Beaucoup ont lu ou entendu le fameux principe - "Le vrai courage est de faire ce qui est juste". Mais comment savoir distinguer entre deux notions éminemment subjectives - le juste et le faux ?

Ambiguïté ou dualité ?

Si l'on se réfère aux ouvrages de référence traitant des mots et de leur contraire, on pourra voir que "juste" s'oppose principalement à "faux" mais aussi à "injuste". Or, "faux" étant opposé à "vrai", on voit que la notion de Justice se voudrait logiquement assez proche de celle de Vérité.

Malheureusement, là encore, la subjectivité du terme est totale. Elle est avant tout liée au contexte de référence auquel on se soumet, sous un angle culturel, social, juridique ou même religieux. Ce qui semblera "juste" à l'un pourra au contraire paraître excessif, voire abusif à un autre.

La référence martiale

Si l'on se tourne vers les époques qui nous ont précédé, en particulier vers l'ère féodale du Japon, la notion de courage est beaucoup plus subtile, car la notion de vie et de mort prenait un sens tout à fait relatif. Si, aujourd'hui, l'atmosphère grandissante d'insécurité menace nos biens et nos personnes, la véritable crainte des guerriers féodaux des 15ème ou 16ème siècles était de perdre leur pouvoir, leurs privilèges, leur dignité, leur honneur.

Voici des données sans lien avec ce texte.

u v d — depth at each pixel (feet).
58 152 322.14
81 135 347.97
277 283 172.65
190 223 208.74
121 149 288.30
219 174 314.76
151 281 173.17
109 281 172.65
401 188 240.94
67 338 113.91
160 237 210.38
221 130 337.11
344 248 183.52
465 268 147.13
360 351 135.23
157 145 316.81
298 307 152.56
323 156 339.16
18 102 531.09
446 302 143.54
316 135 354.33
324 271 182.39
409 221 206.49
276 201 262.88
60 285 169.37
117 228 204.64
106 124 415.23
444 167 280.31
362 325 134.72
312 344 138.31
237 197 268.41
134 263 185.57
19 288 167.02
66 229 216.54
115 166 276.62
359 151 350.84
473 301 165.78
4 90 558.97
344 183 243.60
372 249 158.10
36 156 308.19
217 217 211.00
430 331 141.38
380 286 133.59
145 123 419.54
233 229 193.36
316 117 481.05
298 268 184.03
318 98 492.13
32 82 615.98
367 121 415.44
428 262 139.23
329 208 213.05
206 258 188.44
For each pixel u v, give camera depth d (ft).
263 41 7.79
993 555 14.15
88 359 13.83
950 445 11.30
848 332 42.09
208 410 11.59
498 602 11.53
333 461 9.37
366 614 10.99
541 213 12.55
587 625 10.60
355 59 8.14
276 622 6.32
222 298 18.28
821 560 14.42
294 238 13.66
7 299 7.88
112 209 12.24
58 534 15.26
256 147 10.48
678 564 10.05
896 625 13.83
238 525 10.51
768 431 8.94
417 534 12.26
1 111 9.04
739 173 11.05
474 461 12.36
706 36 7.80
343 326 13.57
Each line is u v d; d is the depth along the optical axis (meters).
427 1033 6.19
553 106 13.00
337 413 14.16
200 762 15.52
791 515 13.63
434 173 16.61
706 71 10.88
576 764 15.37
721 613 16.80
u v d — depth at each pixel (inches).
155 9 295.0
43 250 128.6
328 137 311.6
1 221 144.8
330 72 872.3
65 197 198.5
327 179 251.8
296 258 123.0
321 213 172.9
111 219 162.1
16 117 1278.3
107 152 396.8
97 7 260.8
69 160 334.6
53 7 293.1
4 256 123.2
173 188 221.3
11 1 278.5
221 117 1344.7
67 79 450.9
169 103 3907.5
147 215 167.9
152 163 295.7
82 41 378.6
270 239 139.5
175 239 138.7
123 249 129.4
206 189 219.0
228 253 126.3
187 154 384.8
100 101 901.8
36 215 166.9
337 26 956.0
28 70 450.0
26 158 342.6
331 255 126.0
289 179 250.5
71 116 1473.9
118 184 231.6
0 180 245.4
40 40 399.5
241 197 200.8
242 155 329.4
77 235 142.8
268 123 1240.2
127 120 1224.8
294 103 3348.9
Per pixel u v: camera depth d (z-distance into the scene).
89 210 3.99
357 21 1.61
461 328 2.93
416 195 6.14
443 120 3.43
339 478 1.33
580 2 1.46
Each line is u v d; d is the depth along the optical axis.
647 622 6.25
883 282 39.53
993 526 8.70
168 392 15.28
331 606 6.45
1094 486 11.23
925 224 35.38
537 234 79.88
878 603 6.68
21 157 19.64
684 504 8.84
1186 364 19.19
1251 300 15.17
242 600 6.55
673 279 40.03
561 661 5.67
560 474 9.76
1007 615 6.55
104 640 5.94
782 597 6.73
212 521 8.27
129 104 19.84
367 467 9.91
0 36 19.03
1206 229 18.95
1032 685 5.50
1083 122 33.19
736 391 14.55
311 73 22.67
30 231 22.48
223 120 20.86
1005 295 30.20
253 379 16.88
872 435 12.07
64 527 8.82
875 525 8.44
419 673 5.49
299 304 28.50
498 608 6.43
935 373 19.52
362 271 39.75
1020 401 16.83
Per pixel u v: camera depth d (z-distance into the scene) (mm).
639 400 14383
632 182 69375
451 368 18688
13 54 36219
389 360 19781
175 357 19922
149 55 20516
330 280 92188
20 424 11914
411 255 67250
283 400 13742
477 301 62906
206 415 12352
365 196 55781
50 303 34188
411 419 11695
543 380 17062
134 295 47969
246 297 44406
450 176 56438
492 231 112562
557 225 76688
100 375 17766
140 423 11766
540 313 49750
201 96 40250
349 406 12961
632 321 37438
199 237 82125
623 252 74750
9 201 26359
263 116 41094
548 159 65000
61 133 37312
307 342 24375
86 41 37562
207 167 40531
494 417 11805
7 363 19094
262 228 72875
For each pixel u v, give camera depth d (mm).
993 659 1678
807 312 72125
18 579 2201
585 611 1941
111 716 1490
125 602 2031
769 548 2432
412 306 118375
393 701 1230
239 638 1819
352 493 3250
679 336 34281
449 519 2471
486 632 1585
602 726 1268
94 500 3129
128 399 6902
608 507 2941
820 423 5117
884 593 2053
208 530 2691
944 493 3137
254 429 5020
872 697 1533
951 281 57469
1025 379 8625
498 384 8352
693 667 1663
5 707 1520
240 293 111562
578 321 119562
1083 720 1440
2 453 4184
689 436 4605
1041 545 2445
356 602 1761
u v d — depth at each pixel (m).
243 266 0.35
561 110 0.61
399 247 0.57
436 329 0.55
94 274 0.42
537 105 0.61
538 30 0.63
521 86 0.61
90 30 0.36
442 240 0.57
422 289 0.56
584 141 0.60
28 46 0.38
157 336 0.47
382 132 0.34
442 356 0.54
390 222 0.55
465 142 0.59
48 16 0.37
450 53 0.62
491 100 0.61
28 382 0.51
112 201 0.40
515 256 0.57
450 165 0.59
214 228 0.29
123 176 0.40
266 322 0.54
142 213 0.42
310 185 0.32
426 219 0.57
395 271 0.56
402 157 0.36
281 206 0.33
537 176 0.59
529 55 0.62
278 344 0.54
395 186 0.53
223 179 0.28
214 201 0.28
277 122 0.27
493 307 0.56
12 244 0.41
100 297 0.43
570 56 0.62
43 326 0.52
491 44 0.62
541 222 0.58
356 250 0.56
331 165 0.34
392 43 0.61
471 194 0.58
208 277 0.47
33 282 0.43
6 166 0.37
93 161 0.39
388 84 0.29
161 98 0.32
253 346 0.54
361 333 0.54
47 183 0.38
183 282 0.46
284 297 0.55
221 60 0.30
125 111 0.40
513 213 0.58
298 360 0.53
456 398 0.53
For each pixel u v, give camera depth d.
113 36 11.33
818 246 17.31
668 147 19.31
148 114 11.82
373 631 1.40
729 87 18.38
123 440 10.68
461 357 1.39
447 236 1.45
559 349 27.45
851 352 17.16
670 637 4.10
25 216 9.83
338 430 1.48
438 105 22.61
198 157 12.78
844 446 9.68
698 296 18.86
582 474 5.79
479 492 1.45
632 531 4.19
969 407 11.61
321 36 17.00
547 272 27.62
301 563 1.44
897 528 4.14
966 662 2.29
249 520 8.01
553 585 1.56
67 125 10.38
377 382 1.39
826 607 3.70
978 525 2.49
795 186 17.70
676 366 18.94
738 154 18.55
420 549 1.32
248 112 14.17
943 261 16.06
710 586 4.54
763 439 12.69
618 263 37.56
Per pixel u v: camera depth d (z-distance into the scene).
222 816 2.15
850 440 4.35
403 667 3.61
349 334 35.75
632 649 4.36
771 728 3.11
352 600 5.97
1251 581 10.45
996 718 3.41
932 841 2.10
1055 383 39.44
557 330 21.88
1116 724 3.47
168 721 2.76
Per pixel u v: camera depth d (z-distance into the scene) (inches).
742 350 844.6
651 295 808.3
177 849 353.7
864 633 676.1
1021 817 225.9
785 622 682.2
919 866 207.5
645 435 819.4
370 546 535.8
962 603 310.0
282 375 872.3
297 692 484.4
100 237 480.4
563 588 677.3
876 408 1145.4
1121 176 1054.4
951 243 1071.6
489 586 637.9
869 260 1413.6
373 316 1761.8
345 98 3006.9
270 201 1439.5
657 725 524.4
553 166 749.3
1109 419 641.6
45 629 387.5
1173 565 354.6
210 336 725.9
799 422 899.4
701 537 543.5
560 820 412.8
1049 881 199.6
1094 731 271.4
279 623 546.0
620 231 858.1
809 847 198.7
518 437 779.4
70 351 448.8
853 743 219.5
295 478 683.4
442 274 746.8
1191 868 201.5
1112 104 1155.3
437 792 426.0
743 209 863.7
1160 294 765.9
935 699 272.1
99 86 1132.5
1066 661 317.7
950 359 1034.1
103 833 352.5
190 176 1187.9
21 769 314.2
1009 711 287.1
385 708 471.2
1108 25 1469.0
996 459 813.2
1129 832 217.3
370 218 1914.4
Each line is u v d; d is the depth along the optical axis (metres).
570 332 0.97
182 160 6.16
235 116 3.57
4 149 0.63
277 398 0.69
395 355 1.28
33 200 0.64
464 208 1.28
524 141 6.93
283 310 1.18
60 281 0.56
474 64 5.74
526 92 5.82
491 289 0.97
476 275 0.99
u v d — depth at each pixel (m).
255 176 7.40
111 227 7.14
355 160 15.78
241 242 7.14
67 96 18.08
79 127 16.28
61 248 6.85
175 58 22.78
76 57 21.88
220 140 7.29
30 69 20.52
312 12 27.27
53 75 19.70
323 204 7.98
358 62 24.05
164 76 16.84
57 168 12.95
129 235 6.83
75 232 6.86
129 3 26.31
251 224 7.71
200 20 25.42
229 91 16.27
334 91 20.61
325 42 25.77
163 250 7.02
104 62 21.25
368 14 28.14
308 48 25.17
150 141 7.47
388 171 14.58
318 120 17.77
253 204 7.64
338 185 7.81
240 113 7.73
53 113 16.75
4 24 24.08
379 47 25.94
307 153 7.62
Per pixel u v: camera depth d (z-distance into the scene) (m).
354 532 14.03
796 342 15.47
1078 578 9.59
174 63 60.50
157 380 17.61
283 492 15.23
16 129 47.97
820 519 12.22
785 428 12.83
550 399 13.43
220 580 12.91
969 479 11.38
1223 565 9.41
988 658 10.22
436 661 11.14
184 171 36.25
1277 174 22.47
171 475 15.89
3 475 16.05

Les combats singuliers entre samouraïs étaient une apothéose dans laquelle, sans haine réciproque ni conflit matérialisé, la mort de l'un des combattants était la seule issue possible, il fallait vaincre ou mourir. Mourir - davantage pour ne pas survivre à une défaite dans le déshonneur, qui était bien pire que la mort, laquelle, en fait représentait un aboutissement pour l'âme "martiale" du guerrier.

Sans peur et sans reproche

C'est ainsi qu'était nommé le chevalier Bayard, que tous nos écoliers connaissent dès les premières classes. Mais peut-on parler de courage lorsqu'on ne connaît pas vraiment la peur ? Le vrai courage ne peut-il pas plutôt être démontré lorsqu'il s'agit de surmonter sa peur pour faire alors ce "qui est juste" ?

L'absence de peur peut être due à diverses raisons, en fait toutes aussi pathologiques et éloignées du courage les unes que les autres. Nous avons d'abord l'inconscience, qui occulte complètement la notion de danger et fait foncer tout droit avec une absence tragique d'élémentaire lucidité, sans même imaginer que l'on puisse encourir un risque quelconque.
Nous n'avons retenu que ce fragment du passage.